In this tale, Pantagruel and his companions sail through an icy sea where they discover that words and sounds from past battles have been frozen in midair. As the temperature rises, these trapped sounds are released, creating a disorderly, fragmented soundscape of history thawing before their ears. Rabelais’ concept is both whimsical and profound, suggesting that sound—like language, memory, and history—can be preserved and reawakened in unexpected ways.

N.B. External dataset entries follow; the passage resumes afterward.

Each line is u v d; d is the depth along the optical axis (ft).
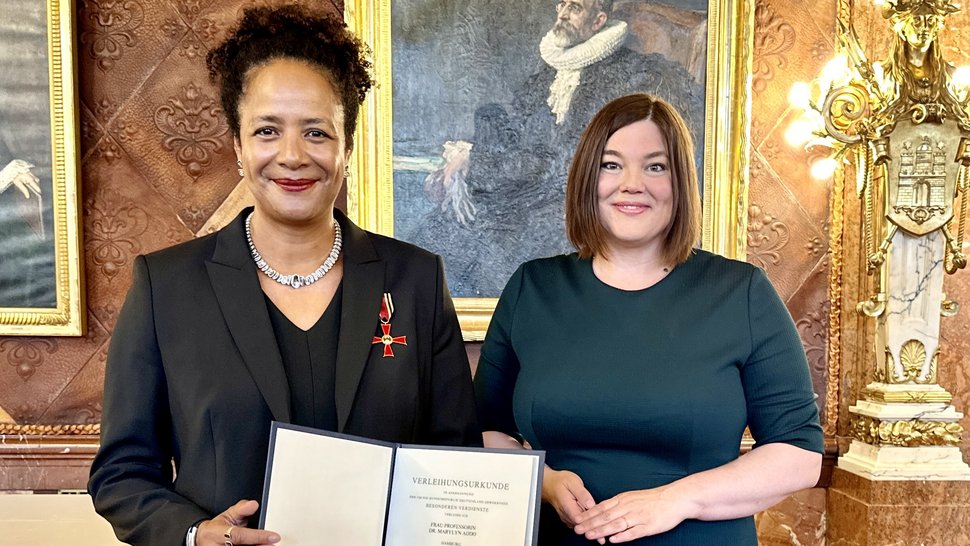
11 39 7.90
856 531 8.25
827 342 8.92
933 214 7.96
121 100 8.20
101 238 8.25
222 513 3.59
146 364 3.99
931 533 7.97
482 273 8.57
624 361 4.95
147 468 4.00
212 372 3.86
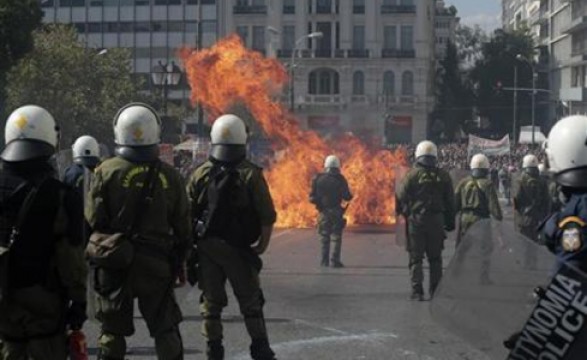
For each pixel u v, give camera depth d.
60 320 5.19
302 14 82.94
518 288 4.33
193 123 63.69
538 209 13.23
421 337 8.86
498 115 98.00
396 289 12.27
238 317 9.97
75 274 5.14
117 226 6.02
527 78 97.38
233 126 7.30
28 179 5.12
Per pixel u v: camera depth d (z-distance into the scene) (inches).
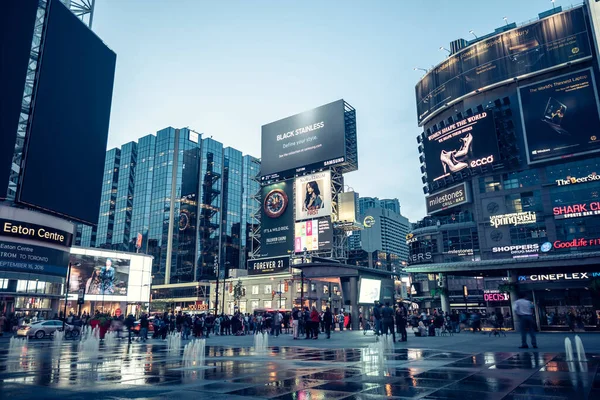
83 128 2240.4
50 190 2003.0
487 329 1791.3
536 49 2381.9
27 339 1307.8
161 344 993.5
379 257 6574.8
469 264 1849.2
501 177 2395.4
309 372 433.1
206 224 5974.4
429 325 1181.7
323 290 3809.1
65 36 2138.3
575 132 2150.6
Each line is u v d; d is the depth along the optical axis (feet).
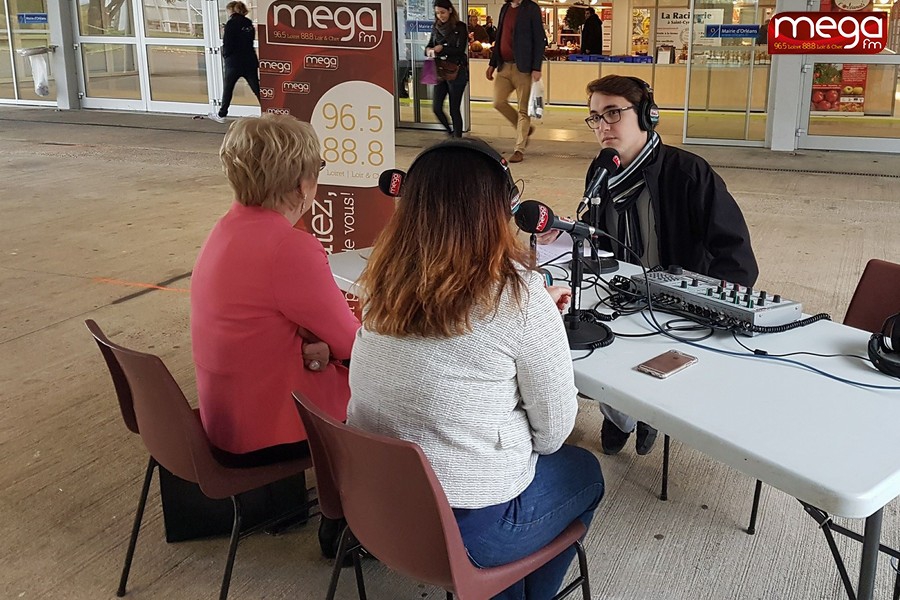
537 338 4.70
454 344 4.61
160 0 36.17
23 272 15.65
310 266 6.28
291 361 6.56
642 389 5.37
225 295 6.31
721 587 7.09
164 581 7.24
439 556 4.76
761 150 27.61
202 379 6.64
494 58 25.68
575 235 6.16
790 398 5.22
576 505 5.46
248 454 6.79
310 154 6.41
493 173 4.61
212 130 32.94
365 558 7.45
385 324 4.68
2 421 10.04
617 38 49.60
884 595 6.89
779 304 6.48
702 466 9.03
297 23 10.58
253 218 6.37
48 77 38.50
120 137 31.24
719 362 5.80
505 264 4.60
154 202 21.25
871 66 26.13
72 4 37.70
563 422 5.01
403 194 4.74
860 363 5.77
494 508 5.04
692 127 28.89
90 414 10.23
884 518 7.98
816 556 7.48
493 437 4.87
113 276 15.44
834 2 25.88
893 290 7.01
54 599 7.03
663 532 7.86
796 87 26.76
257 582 7.23
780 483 4.42
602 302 7.10
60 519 8.14
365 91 10.60
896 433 4.77
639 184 8.38
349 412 5.13
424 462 4.40
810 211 19.36
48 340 12.48
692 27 27.73
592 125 8.39
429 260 4.54
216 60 35.86
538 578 5.88
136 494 8.57
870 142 26.94
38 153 27.99
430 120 32.73
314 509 8.25
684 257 8.45
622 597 6.98
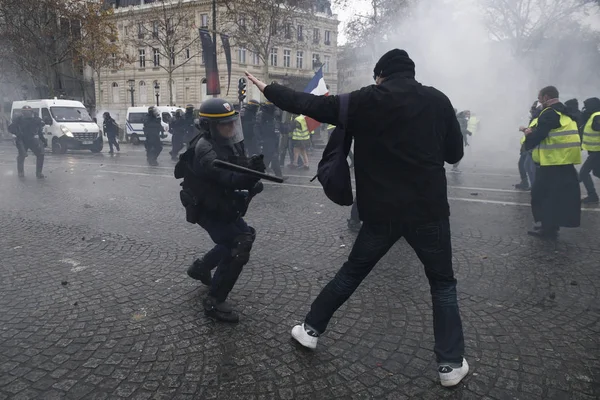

This idea finds a striking parallel in Musique Concrète. Just as Rabelais imagines words suspended in ice, Musique Concrète captures real-world sounds, "freezing" them in time through recording technology. A creaking door, a bird’s call, the hum of a city—once detached from their original context, these sounds are transformed. When manipulated, layered, or reassembled, they are “thawed” into new sonic landscapes, reshaped to create unexpected textures and narratives.
Like Rabelais’ frozen words, the raw materials of Musique Concrète transcend their initial function. Once liberated through the composer’s imagination and technology, they reveal hidden musicality, surprising us with new meaning. Both concepts—whether literary or sonic—explore the transformative power of sound, its ability to evoke memory, chaos, and creativity in entirely new forms.
This exhibition showcases students’ works that embody these ideas. Using the techniques of Musique Concrète, they have captured, manipulated, and reimagined everyday sounds, freezing them in time and reshaping them into new auditory experiences. Their compositions invite listeners to hear the familiar in unfamiliar ways, to uncover hidden rhythms, and to experience sound as both memory and transformation. Like Rabelais’ frozen words, these pieces challenge us to reconsider the nature of sound, its fluidity, and its capacity to tell new stories.